No es casual que una pintada en una pared de Alcalá de Guadaíra, que advertía como buenamente podía de que “Emosido engañado”, se convirtiera casi en un canto generacional. Que nos han tomado por tontos lo sabe hasta un tonto cualquiera. Lo saben los engañados y lo saben los engañadores, con la diferencia de que éstos, por la cuenta que les trae, lo disimulan. No conozco a nadie en sus cabales con verdadera fe en la propaganda, la publicidad, los argumentarios, los perfiles del Tinder, las cremas reductoras, los improvisados guías turísticos, los coachs, los folletos de ofertas… Todo lo que se convierte en mercancía de zoco merece ser mirado al trasluz. Otrosí, conviene poner lejos a los listos que prometen acabar con tanto engaño a base de engañar más, como paso previo a extender el negociado de sus peligrosas sectas: les llaman fakers, otrora “mala gente que camina”, y en cuanto pueden, se cuelan en las elecciones europeas.

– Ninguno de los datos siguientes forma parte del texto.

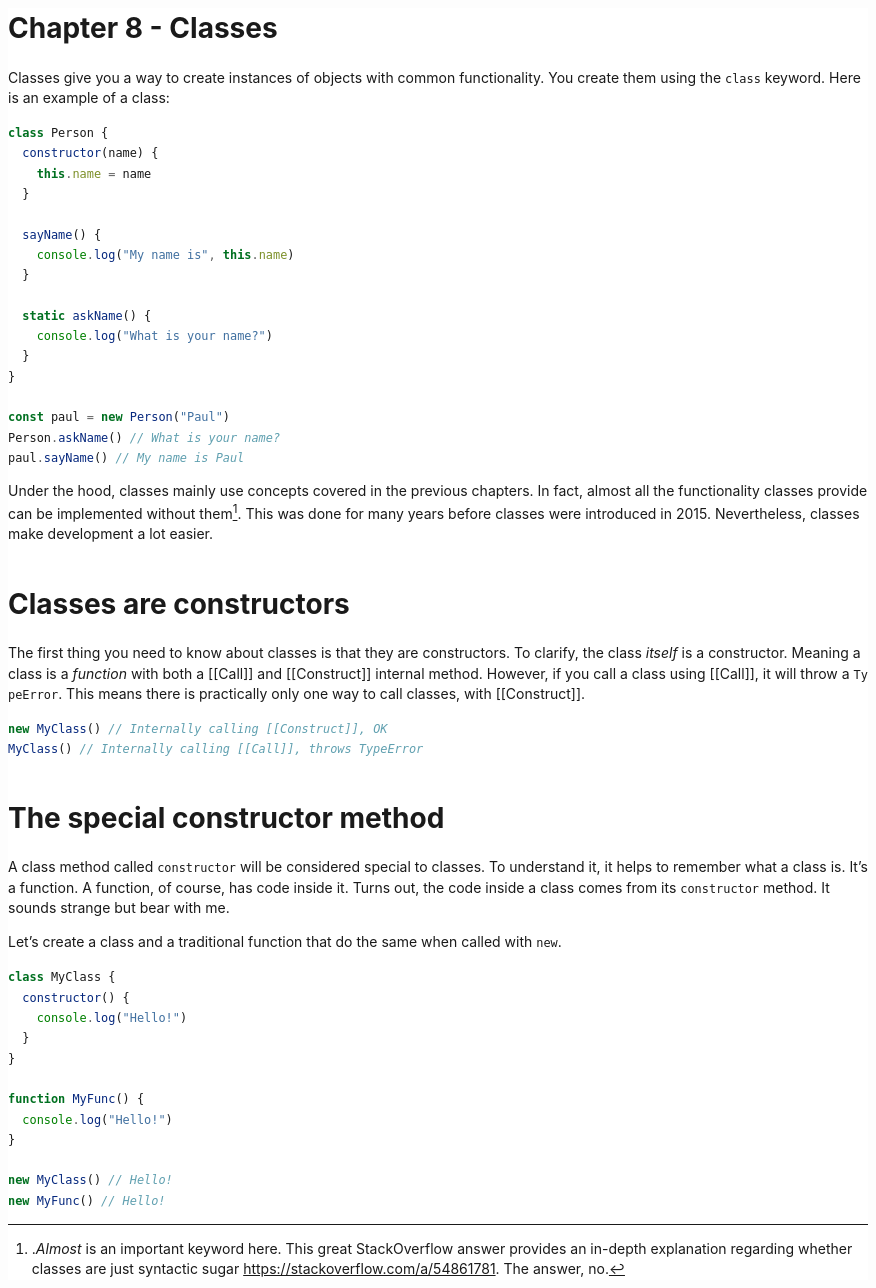 # Chapter 8 - Classes

Classes give you a way to create instances of objects with common functionality. You create them using the `class` keyword. Here is an example of a class:

```js
class Person {
  constructor(name) {
    this.name = name
  }

  sayName() {
    console.log("My name is", this.name)
  }

  static askName() {
    console.log("What is your name?")
  }
}

const paul = new Person("Paul")
Person.askName() // What is your name?
paul.sayName() // My name is Paul
```

Under the hood, classes mainly use concepts covered in the previous chapters. In fact, almost all the functionality classes provide can be implemented without them[^func-class-diff]. This was done for many years before classes were introduced in 2015. Nevertheless, classes make development a lot easier. 

# Classes are constructors

The first thing you need to know about classes is that they are constructors. To clarify, the class *itself* is a constructor. Meaning a class is a *function* with both a [[Call]] and [[Construct]] internal method. However, if you call a class using [[Call]], it will throw a `TypeError`. This means there is practically only one way to call classes, with [[Construct]].

```js
new MyClass() // Internally calling [[Construct]], OK
MyClass() // Internally calling [[Call]], throws TypeError
```

# The special constructor method

A class method called `constructor` will be considered special to classes. To understand it, it helps to remember what a class is. It’s a function. A function, of course, has code inside it. Turns out, the code inside a class comes from its `constructor` method. It sounds strange but bear with me.

Let’s create a class and a traditional function that do the same when called with `new`.

```js
class MyClass {
  constructor() {
    console.log("Hello!")
  }
}

function MyFunc() {
  console.log("Hello!")
}

new MyClass() // Hello!
new MyFunc() // Hello!
```


[^func-class-diff]: .*Almost* is an important keyword here. This great StackOverflow answer provides an in-depth explanation regarding whether classes are just syntactic sugar https://stackoverflow.com/a/54861781. The answer, no.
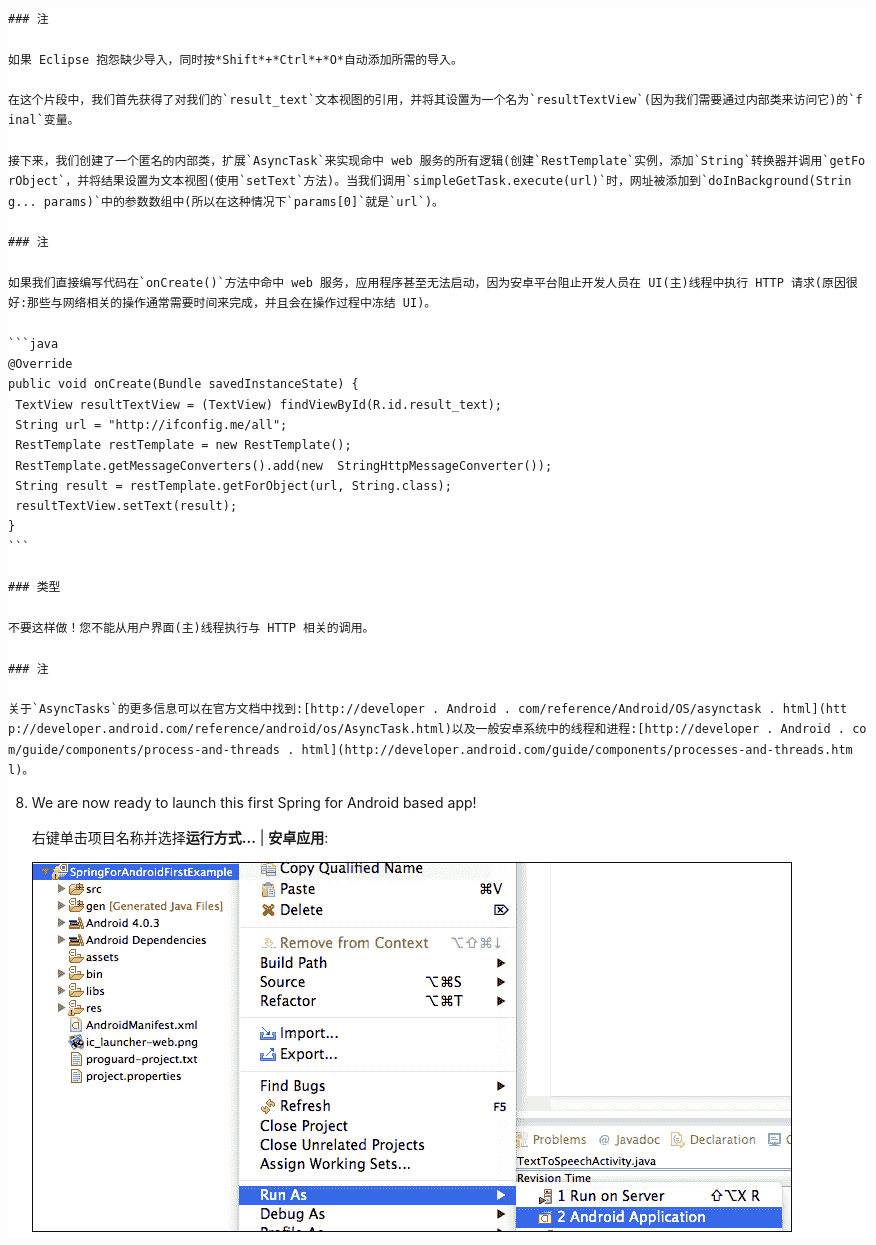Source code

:     ### 注

    如果 Eclipse 抱怨缺少导入，同时按*Shift*+*Ctrl*+*O*自动添加所需的导入。

    在这个片段中，我们首先获得了对我们的`result_text`文本视图的引用，并将其设置为一个名为`resultTextView`(因为我们需要通过内部类来访问它)的`final`变量。

    接下来，我们创建了一个匿名的内部类，扩展`AsyncTask`来实现命中 web 服务的所有逻辑(创建`RestTemplate`实例，添加`String`转换器并调用`getForObject`，并将结果设置为文本视图(使用`setText`方法)。当我们调用`simpleGetTask.execute(url)`时，网址被添加到`doInBackground(String... params)`中的参数数组中(所以在这种情况下`params[0]`就是`url`)。

    ### 注

    如果我们直接编写代码在`onCreate()`方法中命中 web 服务，应用程序甚至无法启动，因为安卓平台阻止开发人员在 UI(主)线程中执行 HTTP 请求(原因很好:那些与网络相关的操作通常需要时间来完成，并且会在操作过程中冻结 UI)。

    ```java
    @Override
    public void onCreate(Bundle savedInstanceState) {
     TextView resultTextView = (TextView) findViewById(R.id.result_text);
     String url = "http://ifconfig.me/all";
     RestTemplate restTemplate = new RestTemplate();
     RestTemplate.getMessageConverters().add(new  StringHttpMessageConverter());
     String result = restTemplate.getForObject(url, String.class);
     resultTextView.setText(result);
    }
    ```

    ### 类型

    不要这样做！您不能从用户界面(主)线程执行与 HTTP 相关的调用。

    ### 注

    关于`AsyncTasks`的更多信息可以在官方文档中找到:[http://developer . Android . com/reference/Android/OS/asynctask . html](http://developer.android.com/reference/android/os/AsyncTask.html)以及一般安卓系统中的线程和进程:[http://developer . Android . com/guide/components/process-and-threads . html](http://developer.android.com/guide/components/processes-and-threads.html)。

8.  We are now ready to launch this first Spring for Android based app!

    右键单击项目名称并选择**运行方式...** | **安卓应用**:

    ![First example app](img/1905_02_06-bis.jpg)
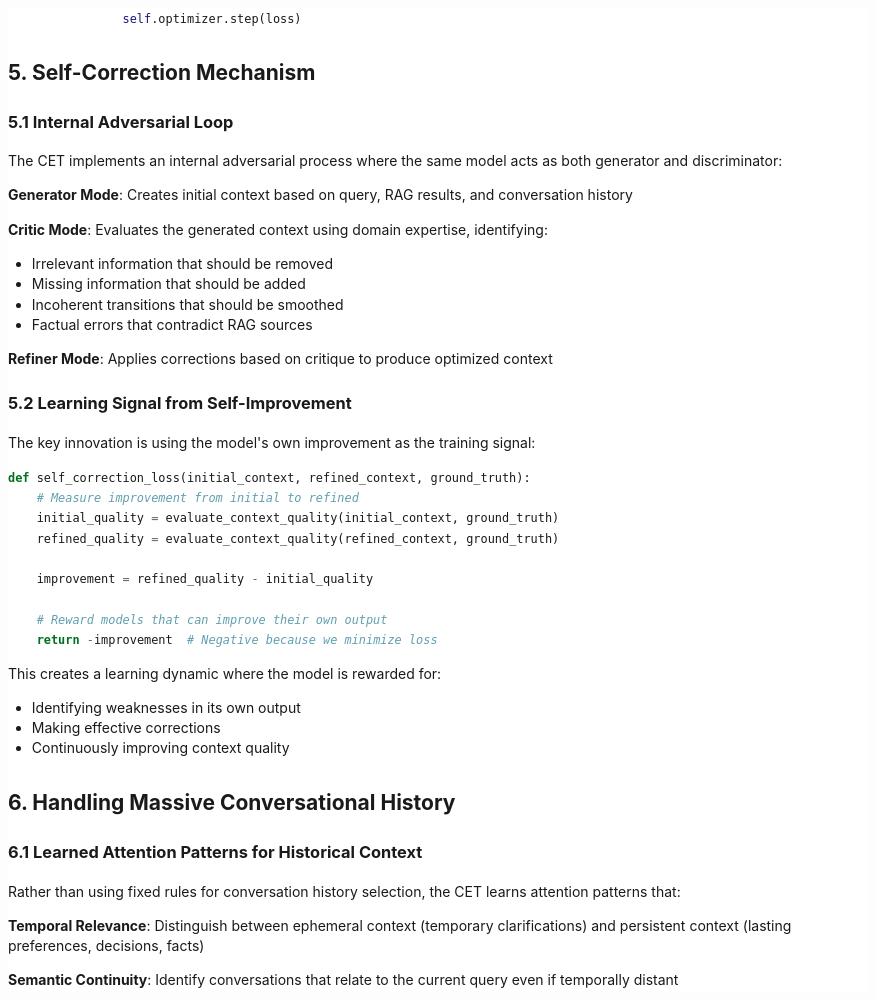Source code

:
 ```python
                self.optimizer.step(loss)
```

## 5. Self-Correction Mechanism

### 5.1 Internal Adversarial Loop

The CET implements an internal adversarial process where the same model acts as both generator and discriminator:

**Generator Mode**: Creates initial context based on query, RAG results, and conversation history

**Critic Mode**: Evaluates the generated context using domain expertise, identifying:
- Irrelevant information that should be removed
- Missing information that should be added
- Incoherent transitions that should be smoothed
- Factual errors that contradict RAG sources

**Refiner Mode**: Applies corrections based on critique to produce optimized context

### 5.2 Learning Signal from Self-Improvement

The key innovation is using the model's own improvement as the training signal:

```python
def self_correction_loss(initial_context, refined_context, ground_truth):
    # Measure improvement from initial to refined
    initial_quality = evaluate_context_quality(initial_context, ground_truth)
    refined_quality = evaluate_context_quality(refined_context, ground_truth)

    improvement = refined_quality - initial_quality

    # Reward models that can improve their own output
    return -improvement  # Negative because we minimize loss
```

This creates a learning dynamic where the model is rewarded for:
- Identifying weaknesses in its own output
- Making effective corrections
- Continuously improving context quality

## 6. Handling Massive Conversational History

### 6.1 Learned Attention Patterns for Historical Context

Rather than using fixed rules for conversation history selection, the CET learns attention patterns that:

**Temporal Relevance**: Distinguish between ephemeral context (temporary clarifications) and persistent context (lasting preferences, decisions, facts)

**Semantic Continuity**: Identify conversations that relate to the current query even if temporally distant
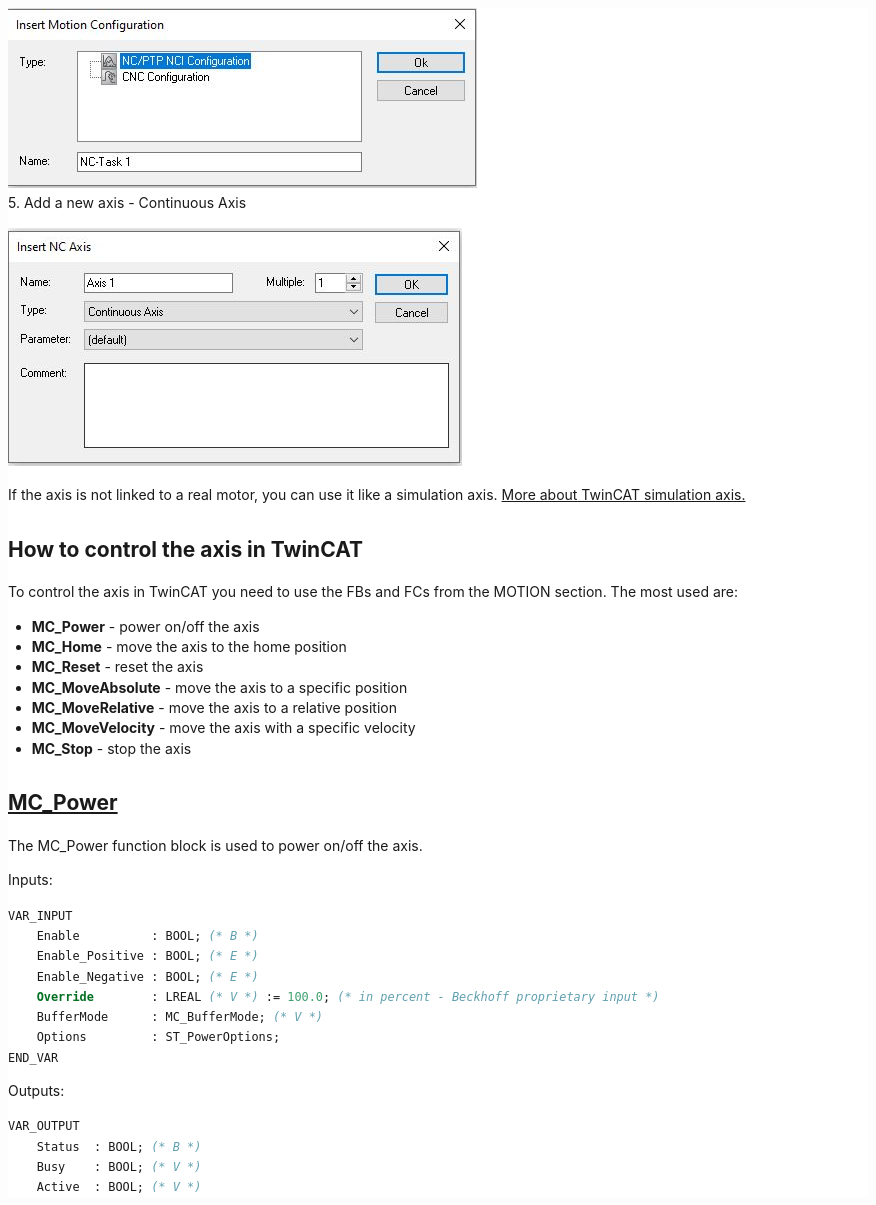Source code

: ![alt text](TwinCAT-NC.JPG)\
5. Add a new axis - Continuous Axis

![alt text](TwinCAT-NC-Axis.JPG)

If the axis is not linked to a real motor, you can use it like a simulation axis.
[More about TwinCAT simulation axis.](https://infosys.beckhoff.com/english.php?content=../content/1033/tf50x0_tc3_nc_ptp/10541544203.html&id=)

## How to control the axis in TwinCAT
To control the axis in TwinCAT you need to use the FBs and FCs from the MOTION section. The most used are:
- **MC_Power** - power on/off the axis
- **MC_Home** - move the axis to the home position
- **MC_Reset** - reset the axis
- **MC_MoveAbsolute** - move the axis to a specific position
- **MC_MoveRelative** - move the axis to a relative position
- **MC_MoveVelocity** - move the axis with a specific velocity
- **MC_Stop** - stop the axis



## [MC_Power](https://infosys.beckhoff.com/english.php?content=../content/1033/tcplclib_tc2_mc2/70049419.html&id=)
The MC_Power function block is used to power on/off the axis. 

Inputs:
```pascal
VAR_INPUT
    Enable          : BOOL; (* B *)
    Enable_Positive : BOOL; (* E *)
    Enable_Negative : BOOL; (* E *)
    Override        : LREAL (* V *) := 100.0; (* in percent - Beckhoff proprietary input *)
    BufferMode      : MC_BufferMode; (* V *)
    Options         : ST_PowerOptions;
END_VAR
```
Outputs:
```pascal
VAR_OUTPUT
    Status  : BOOL; (* B *)
    Busy    : BOOL; (* V *)
    Active  : BOOL; (* V *)
```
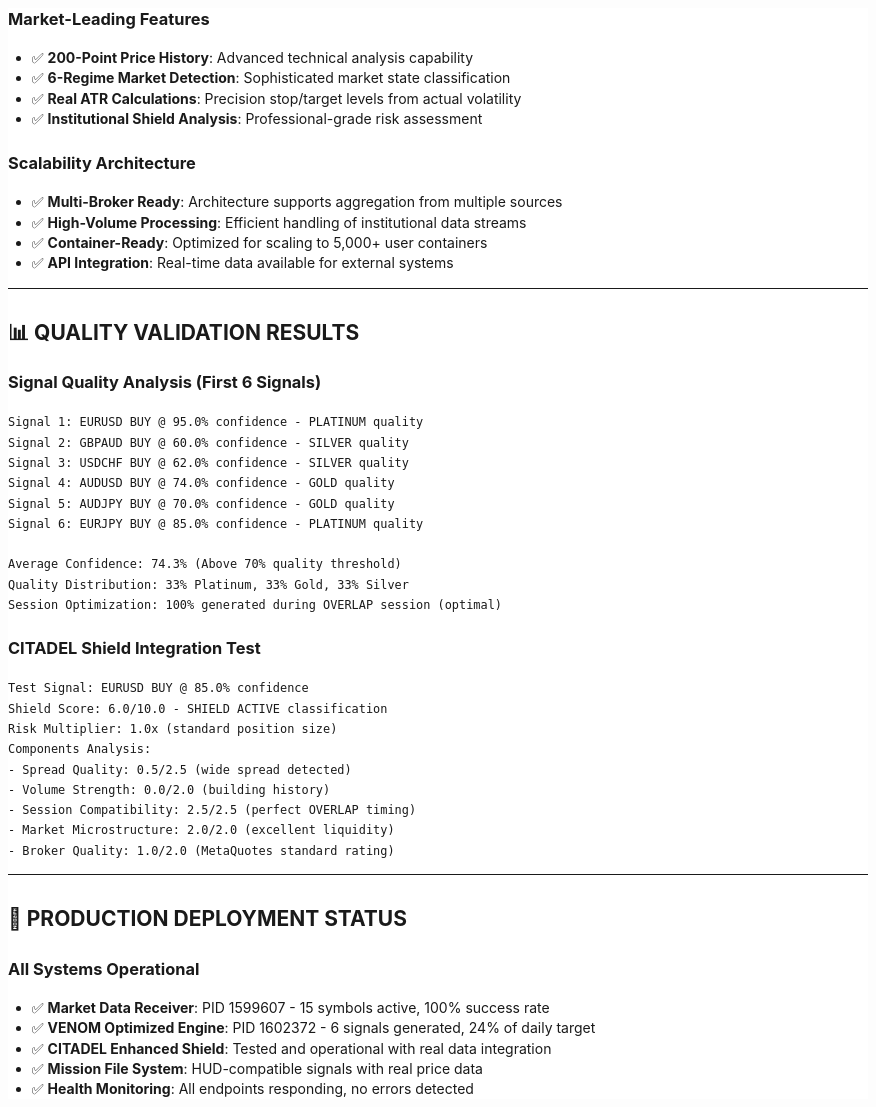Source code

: ### **Market-Leading Features**
- ✅ **200-Point Price History**: Advanced technical analysis capability
- ✅ **6-Regime Market Detection**: Sophisticated market state classification
- ✅ **Real ATR Calculations**: Precision stop/target levels from actual volatility
- ✅ **Institutional Shield Analysis**: Professional-grade risk assessment

### **Scalability Architecture**
- ✅ **Multi-Broker Ready**: Architecture supports aggregation from multiple sources
- ✅ **High-Volume Processing**: Efficient handling of institutional data streams
- ✅ **Container-Ready**: Optimized for scaling to 5,000+ user containers
- ✅ **API Integration**: Real-time data available for external systems

---

## 📊 **QUALITY VALIDATION RESULTS**

### **Signal Quality Analysis (First 6 Signals)**
```
Signal 1: EURUSD BUY @ 95.0% confidence - PLATINUM quality
Signal 2: GBPAUD BUY @ 60.0% confidence - SILVER quality  
Signal 3: USDCHF BUY @ 62.0% confidence - SILVER quality
Signal 4: AUDUSD BUY @ 74.0% confidence - GOLD quality
Signal 5: AUDJPY BUY @ 70.0% confidence - GOLD quality
Signal 6: EURJPY BUY @ 85.0% confidence - PLATINUM quality

Average Confidence: 74.3% (Above 70% quality threshold)
Quality Distribution: 33% Platinum, 33% Gold, 33% Silver
Session Optimization: 100% generated during OVERLAP session (optimal)
```

### **CITADEL Shield Integration Test**
```
Test Signal: EURUSD BUY @ 85.0% confidence
Shield Score: 6.0/10.0 - SHIELD ACTIVE classification
Risk Multiplier: 1.0x (standard position size)
Components Analysis:
- Spread Quality: 0.5/2.5 (wide spread detected)
- Volume Strength: 0.0/2.0 (building history)
- Session Compatibility: 2.5/2.5 (perfect OVERLAP timing)
- Market Microstructure: 2.0/2.0 (excellent liquidity)
- Broker Quality: 1.0/2.0 (MetaQuotes standard rating)
```

---

## 🚀 **PRODUCTION DEPLOYMENT STATUS**

### **All Systems Operational**
- ✅ **Market Data Receiver**: PID 1599607 - 15 symbols active, 100% success rate
- ✅ **VENOM Optimized Engine**: PID 1602372 - 6 signals generated, 24% of daily target
- ✅ **CITADEL Enhanced Shield**: Tested and operational with real data integration
- ✅ **Mission File System**: HUD-compatible signals with real price data
- ✅ **Health Monitoring**: All endpoints responding, no errors detected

Pero hoy me detengo en el “Emosido engañado” de kilómetro cero, para hablar de la falsificación de Sevilla, de ese proceso (nada novedoso, sino sencillamente cada vez más extendido) de sustitución de lo que tenía entidad propia por una réplica comercializable, un sucedáneo con esforzada apariencia de genuino. Un ejemplo: donde antes había un bar cualquiera -su barra, sus parroquianos, precios módicos, sus animadas charlas- ahora hay aparentemente lo mismo pero hecho en pichiglás, más carero y con otro propietario, que se ha hecho a su vez con otros locales y establecimientos de la zona. A los camareros los disfrazan con una incomprensible gorrilla chulapa y un pinganillo, y se implanta un sistema paralelo de cuenta a tiza en la barra -da solera- y códigos QR. Los aborígenes, que huelen la falsía y la clavada, se desplazan a otros sitios, ya reductos. Otro: hay barrios en los que los guías señalan con el dedo, como si existiera, todo lo invisible: patios que no están; árboles talados, casas de labor y peñas convertidas en apartamentos o improvisados museos gremiales; vecinos que acabaron viviendo y muriendo extramuros, de los que (eso sí) se conserva un azulejo en la fachada. En ocasiones, los propios habitantes de la ciudad sostenemos en el aire una Sevilla que, en los mejores casos, solo existe en la memoria, y en los peores, únicamente en nuestros sueños. Tan descabellado resulta aferrarse, con pegajosa nostalgia, a una Sevilla perdida, entendida como “la auténtica Sevilla” -las ciudades siempre están en transformación, lo que hay que preguntarse es a favor y en contra de qué y de quiénes se abren y se cierran- como hacer de ella una réplica friendly- y turistificada de sí misma. No hace falta que diga Ortega y Gasset -ya lo digo yo- que “toda esa quincalla meridional nos enoja y fastidia”.